What you will do. In the listing that follows, locate the line containing "a file's content." and the line containing "This is an assignment". Retype exactly those two lines and every line between them, and nothing more.

Entries shown.
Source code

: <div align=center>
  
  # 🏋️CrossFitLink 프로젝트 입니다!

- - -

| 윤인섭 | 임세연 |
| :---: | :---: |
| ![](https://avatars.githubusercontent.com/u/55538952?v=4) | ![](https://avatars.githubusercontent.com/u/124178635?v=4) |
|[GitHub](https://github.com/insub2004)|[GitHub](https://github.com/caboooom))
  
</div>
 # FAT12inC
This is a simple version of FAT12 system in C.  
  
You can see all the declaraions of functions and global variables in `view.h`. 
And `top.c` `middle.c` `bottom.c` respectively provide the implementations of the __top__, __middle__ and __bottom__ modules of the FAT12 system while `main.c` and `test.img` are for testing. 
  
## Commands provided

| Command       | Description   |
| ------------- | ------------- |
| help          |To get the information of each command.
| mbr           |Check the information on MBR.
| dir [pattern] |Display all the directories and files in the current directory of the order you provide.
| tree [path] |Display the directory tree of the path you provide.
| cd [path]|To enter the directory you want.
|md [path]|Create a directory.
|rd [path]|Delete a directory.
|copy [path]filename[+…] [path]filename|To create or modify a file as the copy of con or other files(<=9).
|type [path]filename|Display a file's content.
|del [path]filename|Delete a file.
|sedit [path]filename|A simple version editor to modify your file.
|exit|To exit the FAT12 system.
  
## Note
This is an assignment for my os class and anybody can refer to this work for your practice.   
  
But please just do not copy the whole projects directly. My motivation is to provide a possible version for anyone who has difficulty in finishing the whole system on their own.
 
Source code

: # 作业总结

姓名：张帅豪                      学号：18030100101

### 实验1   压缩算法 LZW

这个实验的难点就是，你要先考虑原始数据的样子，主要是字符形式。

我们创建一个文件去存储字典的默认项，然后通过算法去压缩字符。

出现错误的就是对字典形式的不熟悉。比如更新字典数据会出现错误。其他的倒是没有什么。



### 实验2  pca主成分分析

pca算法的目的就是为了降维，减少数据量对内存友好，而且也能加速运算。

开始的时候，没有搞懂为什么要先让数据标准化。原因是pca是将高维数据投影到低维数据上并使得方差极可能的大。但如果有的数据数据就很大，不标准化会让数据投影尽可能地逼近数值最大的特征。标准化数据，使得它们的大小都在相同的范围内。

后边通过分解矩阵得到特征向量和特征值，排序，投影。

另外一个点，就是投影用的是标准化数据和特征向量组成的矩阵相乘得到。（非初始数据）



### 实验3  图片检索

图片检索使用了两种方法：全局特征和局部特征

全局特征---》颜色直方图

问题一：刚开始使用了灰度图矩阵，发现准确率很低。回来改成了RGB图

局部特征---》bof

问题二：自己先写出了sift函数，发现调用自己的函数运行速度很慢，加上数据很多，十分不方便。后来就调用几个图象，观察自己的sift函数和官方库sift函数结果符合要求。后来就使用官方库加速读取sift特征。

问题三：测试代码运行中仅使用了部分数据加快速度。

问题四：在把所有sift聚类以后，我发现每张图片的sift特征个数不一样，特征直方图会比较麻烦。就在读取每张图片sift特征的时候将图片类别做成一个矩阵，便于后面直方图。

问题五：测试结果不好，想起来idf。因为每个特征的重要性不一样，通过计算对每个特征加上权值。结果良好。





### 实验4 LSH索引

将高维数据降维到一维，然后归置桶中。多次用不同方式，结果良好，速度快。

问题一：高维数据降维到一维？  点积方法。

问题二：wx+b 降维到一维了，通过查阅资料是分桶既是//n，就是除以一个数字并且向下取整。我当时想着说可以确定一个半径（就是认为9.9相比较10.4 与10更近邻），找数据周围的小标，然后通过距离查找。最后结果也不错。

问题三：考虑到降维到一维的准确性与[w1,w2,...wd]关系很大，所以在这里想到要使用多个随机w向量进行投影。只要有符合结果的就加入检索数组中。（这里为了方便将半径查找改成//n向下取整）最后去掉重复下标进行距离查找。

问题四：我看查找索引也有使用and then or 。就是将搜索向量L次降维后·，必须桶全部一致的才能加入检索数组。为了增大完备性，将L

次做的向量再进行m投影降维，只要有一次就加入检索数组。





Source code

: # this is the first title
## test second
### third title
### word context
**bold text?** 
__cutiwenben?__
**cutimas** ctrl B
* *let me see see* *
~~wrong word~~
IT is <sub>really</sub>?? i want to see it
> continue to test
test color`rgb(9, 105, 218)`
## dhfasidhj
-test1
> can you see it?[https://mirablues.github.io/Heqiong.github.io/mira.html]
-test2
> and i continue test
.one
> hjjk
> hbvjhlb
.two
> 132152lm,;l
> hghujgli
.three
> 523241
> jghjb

Response to the exercise.
|type [path]filename|Display a file's content.
|del [path]filename|Delete a file.
|sedit [path]filename|A simple version editor to modify your file.
|exit|To exit the FAT12 system.
  
## Note
This is an assignment for my os class and anybody can refer to this work for your practice.   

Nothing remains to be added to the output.